## Excerpted data
----

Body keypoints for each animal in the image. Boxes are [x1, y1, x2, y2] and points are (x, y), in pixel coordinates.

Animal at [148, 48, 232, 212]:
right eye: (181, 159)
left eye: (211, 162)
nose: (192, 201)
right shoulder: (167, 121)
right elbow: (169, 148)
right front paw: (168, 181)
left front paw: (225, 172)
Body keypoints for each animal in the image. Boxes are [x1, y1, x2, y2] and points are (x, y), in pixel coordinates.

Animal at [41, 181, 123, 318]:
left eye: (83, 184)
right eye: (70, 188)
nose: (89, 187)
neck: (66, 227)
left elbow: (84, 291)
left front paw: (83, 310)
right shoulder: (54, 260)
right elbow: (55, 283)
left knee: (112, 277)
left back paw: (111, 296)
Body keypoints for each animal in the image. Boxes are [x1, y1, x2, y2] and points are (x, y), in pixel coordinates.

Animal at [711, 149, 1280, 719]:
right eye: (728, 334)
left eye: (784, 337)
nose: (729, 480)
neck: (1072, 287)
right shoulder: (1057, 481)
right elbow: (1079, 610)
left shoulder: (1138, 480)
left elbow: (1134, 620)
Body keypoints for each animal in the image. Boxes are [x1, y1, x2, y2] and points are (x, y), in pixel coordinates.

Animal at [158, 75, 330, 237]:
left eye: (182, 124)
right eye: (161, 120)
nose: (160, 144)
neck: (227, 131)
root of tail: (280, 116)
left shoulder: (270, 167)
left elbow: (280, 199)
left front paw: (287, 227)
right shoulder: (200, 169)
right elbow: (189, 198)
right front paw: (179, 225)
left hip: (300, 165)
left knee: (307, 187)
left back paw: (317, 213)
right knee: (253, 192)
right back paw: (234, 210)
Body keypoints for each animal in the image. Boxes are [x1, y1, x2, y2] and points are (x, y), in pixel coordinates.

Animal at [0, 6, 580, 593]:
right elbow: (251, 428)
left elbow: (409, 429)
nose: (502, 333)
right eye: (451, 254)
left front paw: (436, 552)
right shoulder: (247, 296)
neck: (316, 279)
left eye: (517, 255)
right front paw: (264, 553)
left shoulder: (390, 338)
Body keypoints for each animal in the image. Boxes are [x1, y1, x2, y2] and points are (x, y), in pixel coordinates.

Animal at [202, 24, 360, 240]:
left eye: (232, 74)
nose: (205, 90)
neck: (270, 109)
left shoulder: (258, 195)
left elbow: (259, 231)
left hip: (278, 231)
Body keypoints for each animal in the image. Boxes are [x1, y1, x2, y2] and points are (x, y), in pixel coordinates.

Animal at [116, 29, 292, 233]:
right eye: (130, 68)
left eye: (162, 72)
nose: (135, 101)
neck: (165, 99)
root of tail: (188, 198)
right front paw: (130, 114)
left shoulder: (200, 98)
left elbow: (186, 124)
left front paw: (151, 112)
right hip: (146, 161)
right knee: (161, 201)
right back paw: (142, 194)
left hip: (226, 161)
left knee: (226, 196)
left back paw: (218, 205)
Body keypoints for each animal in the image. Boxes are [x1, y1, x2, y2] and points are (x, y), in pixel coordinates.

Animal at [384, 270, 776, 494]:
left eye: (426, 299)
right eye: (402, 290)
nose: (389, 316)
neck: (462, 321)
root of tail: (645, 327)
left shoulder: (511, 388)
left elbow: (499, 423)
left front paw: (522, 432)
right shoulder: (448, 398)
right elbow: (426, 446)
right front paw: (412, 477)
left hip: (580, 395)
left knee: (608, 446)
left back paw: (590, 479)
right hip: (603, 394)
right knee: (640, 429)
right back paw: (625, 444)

----

Find the lines in the entries above where "nose" occurs, and copy each of them.

nose: (192, 201)
nose: (89, 187)
nose: (729, 480)
nose: (160, 144)
nose: (502, 333)
nose: (205, 90)
nose: (135, 101)
nose: (389, 316)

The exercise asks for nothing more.